Doch nun hat der Bundesgerichtshof das Berufungsurteil aufgehoben – mit deutlicher Kritik an der Beweiswürdigung des OLG Stuttgart. Die Frage, ob berufstypische Handlungen wie Buchführung oder Steuerberatung zur Förderung eines Betrugs ausreichen, wenn der Täter das Geschäftsmodell kannte oder es zumindest für möglich hielt, rückt damit erneut ins Zentrum. Der Fall zeigt eindrücklich, wie komplex die Haftungsabwägung im Zivilrecht wird, wenn rechtliche, wirtschaftliche und persönliche Verbindungen miteinander verschmelzen.
Was ist passiert?
Die Kläger hatten in das Geschäftsmodell der inzwischen insolventen GmbH investiert, die angeblich elektronische Datenspeichersysteme an staatliche und gewerbliche Nutzer vermietete. Tatsächlich existierten diese Speichermedien nie – das Unternehmen betrieb ein klassisches Schneeballsystem, bei dem Auszahlungen an Anleger ausschließlich aus neuen Einzahlungen finanziert wurden.

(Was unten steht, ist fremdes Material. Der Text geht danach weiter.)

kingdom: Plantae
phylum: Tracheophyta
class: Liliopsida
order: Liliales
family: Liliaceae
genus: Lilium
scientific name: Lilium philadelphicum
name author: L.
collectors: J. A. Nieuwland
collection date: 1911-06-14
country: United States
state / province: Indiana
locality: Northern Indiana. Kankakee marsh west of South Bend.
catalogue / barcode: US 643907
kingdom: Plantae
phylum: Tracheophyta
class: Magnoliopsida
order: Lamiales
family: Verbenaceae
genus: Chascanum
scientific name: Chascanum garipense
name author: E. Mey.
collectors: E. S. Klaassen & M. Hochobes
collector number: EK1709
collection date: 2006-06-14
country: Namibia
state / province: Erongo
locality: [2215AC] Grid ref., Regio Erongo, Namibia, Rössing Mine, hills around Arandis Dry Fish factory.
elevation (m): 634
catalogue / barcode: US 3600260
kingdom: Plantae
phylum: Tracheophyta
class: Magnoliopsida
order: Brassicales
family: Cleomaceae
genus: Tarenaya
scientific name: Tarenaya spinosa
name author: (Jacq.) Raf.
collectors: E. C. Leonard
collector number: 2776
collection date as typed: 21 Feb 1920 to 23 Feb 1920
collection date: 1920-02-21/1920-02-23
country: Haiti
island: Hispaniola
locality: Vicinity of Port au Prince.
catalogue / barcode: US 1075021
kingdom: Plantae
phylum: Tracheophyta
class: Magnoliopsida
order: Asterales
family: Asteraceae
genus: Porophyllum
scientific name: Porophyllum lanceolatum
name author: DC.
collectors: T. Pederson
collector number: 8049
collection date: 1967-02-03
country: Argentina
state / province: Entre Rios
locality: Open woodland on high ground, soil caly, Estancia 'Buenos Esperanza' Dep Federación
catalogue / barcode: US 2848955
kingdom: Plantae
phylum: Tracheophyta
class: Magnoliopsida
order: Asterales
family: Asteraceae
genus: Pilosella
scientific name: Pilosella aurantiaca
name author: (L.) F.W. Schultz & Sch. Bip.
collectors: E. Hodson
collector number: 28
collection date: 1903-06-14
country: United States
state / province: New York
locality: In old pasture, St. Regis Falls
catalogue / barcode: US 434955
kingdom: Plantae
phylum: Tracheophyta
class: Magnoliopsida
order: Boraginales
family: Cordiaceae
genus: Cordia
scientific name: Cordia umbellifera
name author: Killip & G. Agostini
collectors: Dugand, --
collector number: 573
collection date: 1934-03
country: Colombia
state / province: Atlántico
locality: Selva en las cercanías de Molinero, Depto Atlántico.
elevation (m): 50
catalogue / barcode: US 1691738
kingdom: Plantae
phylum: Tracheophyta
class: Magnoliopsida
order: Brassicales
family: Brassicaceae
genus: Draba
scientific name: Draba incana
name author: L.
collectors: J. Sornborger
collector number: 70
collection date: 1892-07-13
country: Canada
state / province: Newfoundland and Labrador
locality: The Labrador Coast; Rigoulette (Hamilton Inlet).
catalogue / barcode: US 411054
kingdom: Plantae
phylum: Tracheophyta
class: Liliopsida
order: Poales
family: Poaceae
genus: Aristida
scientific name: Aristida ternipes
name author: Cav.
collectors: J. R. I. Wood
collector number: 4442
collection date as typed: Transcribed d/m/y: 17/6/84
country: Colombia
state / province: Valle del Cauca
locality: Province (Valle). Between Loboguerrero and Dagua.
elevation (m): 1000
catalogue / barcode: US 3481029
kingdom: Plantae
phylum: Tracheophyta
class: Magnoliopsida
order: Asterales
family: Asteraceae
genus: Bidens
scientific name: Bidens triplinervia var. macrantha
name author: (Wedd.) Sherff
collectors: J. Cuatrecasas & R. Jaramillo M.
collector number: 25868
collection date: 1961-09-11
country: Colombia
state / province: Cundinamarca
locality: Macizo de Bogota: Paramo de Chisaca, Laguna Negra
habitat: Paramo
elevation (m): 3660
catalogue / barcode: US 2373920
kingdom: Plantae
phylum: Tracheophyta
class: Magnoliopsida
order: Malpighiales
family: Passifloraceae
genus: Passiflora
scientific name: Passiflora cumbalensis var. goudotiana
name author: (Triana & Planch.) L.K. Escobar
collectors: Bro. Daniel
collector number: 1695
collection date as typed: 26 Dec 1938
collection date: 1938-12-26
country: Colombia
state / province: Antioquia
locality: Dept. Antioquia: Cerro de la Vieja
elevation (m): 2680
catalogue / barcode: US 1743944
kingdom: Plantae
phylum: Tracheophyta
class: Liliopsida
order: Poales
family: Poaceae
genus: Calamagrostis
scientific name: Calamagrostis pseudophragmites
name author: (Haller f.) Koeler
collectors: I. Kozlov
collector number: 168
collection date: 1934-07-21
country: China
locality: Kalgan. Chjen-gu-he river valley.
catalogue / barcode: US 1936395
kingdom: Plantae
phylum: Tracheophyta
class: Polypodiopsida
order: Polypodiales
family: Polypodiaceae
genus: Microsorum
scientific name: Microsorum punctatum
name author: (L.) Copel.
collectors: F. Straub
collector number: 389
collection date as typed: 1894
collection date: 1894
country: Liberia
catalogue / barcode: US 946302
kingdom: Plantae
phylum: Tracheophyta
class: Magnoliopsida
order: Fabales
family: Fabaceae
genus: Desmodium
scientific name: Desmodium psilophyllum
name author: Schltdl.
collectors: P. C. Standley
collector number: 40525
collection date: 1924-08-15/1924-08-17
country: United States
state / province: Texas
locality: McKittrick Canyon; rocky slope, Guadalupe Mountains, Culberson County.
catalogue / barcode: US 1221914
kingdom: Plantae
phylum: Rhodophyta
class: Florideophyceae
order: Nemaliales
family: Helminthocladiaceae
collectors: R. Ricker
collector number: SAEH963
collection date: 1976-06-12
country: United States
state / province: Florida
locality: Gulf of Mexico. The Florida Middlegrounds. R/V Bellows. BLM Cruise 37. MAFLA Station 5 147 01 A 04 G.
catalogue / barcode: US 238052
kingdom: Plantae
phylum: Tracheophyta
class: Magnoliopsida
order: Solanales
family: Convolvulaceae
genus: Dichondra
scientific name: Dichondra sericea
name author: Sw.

Die beklagte Steuerberaterin war seit 2011 für die Gesellschaft tätig – zunächst als Buchhalterin und steuerliche Beraterin, später auch als Ehefrau eines der Geschäftsführer. Sie erhielt ein hohes monatliches Honorar und war eng in die Finanzstruktur eingebunden. Nach einer Selbstanzeige des Haupttäters im Jahr 2017 wurde sie strafrechtlich wegen Beihilfe zum Betrug verurteilt, nachdem sie in der Hauptverhandlung ein Geständnis abgelegt hatte.
Zivilrechtlich klagten die Anleger auf Schadensersatz. Sie warfen der Beklagten vor, das betrügerische System bewusst mitgetragen und durch ihre berufliche Tätigkeit gestützt zu haben. Das Landgericht und das Berufungsgericht wiesen die Klage jedoch ab: Ein vorsätzliches Mitwirken am Betrug habe sich nicht sicher feststellen lassen, auch das Geständnis sei – so das Berufungsgericht – möglicherweise nur strategisch motiviert gewesen.
BGH kippt Freispruch für Steuerberaterin im Anlageskandal
Der Bundesgerichtshof hat das Urteil des Oberlandesgerichts Stuttgart vom 30. März 2023 aufgehoben und die Sache zur erneuten Verhandlung an einen anderen Zivilsenat zurückverwiesen. Damit gab der BGH der Revision der geschädigten Anleger statt, die die beklagte Steuerberaterin auf Schadensersatz wegen Beihilfe zum Betrug und sittenwidriger Schädigung verklagt hatten.
Kern der Entscheidung:
Das Berufungsgericht habe den Sachverhalt in mehrfacher Hinsicht rechtsfehlerhaft gewürdigt und zentrale juristische Maßstäbe nicht beachtet. Insbesondere sei die Ablehnung eines Gehilfenvorsatzes der Beklagten rechtsfehlerhaft erfolgt.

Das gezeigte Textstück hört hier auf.